Document text
● ● ● ● ●

Indeed, the casual allure of a black coat, slung over a pink chiffon ruffle dress with a Pierrot collar, will probably raise eyebrows in the Valentino camp.

Valentino did not attend the show, but his longtime business partner, Giancarlo Giammetti, was on hand to make sure his heritage was preserved.

"I saw a nice evolution, I didn't see a great change," he said. "At least she didn't do trash out of Valentino and that's very important."

Ivana Omazic sculpted high-tech fabrics into billowing parkas with parachute hems or coats with bulb-shaped sleeves in her collection for Celine, inspired by extreme sports and flowers.

The Croatian designer has steadily imposed her vision in the three years since she joined the French label, and this was her strongest collection yet.

"There is this general idea that either you're very elegant and chic, either you're very comfortable. Why shouldn't you be both at the same time?" she told The AP.

British designer Stella McCartney has built her career on correctly guessing what other women really, really want.

● ● ● ● ●

Recorded data

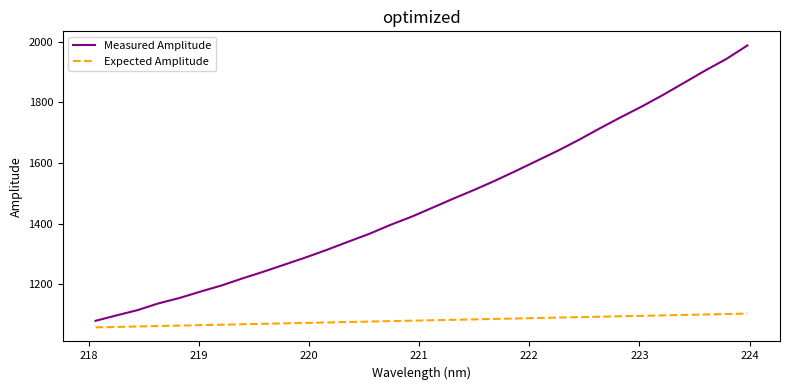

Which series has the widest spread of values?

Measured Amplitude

● ● ● ● ●

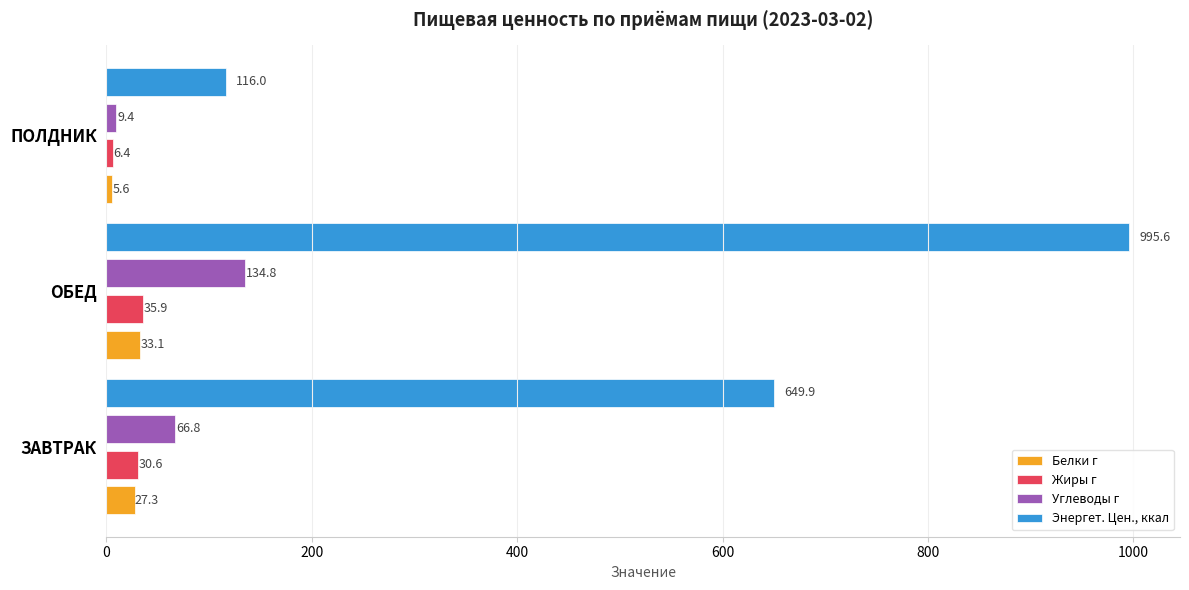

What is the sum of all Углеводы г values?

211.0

● ● ● ● ●

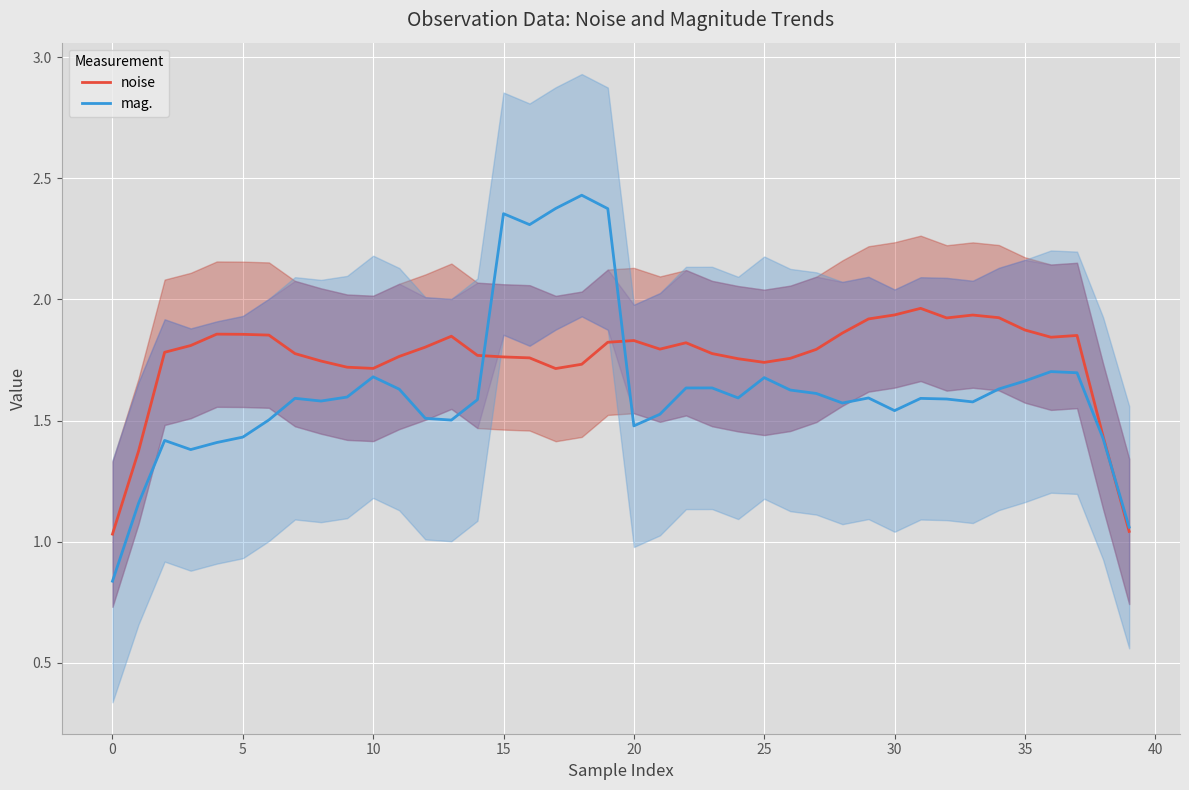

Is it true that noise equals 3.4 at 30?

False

● ● ● ● ●

Check your understanding
(1) Count the lines in the entries that contain the string "values", treating uppercase and lowercase as distinct, and give only the number.
(2) Go on with the fashion-show report from the point where it stops.
The fashion-show report and the entries are unrelated to each other.

Responses
(1) 2

(2)
Next winter, she sees them wrapping up in oversized coats in fuzzy gray felt or rich double faced cocoa wool. Perhaps it is the effect of having three children in three years, but McCartney was definitely in the mood for cocooning.

Her rock chick aesthetic of yore has evolved into a casual sophistication that spans from striped blanket capes to a black cocktail mini dress with a stand-away bustier.

Yves Saint Laurent designer Stefano Pilati may not wear the outfits he designs, but he grew up in a house full of stylish women, sketching his first outfits for his sisters after stealing their copies of Vogue.

His razor-sharp collection of lean tailored jackets and cascading riding skirts will likely appeal to strong women like actress Julianne Moore, who sat in the front row.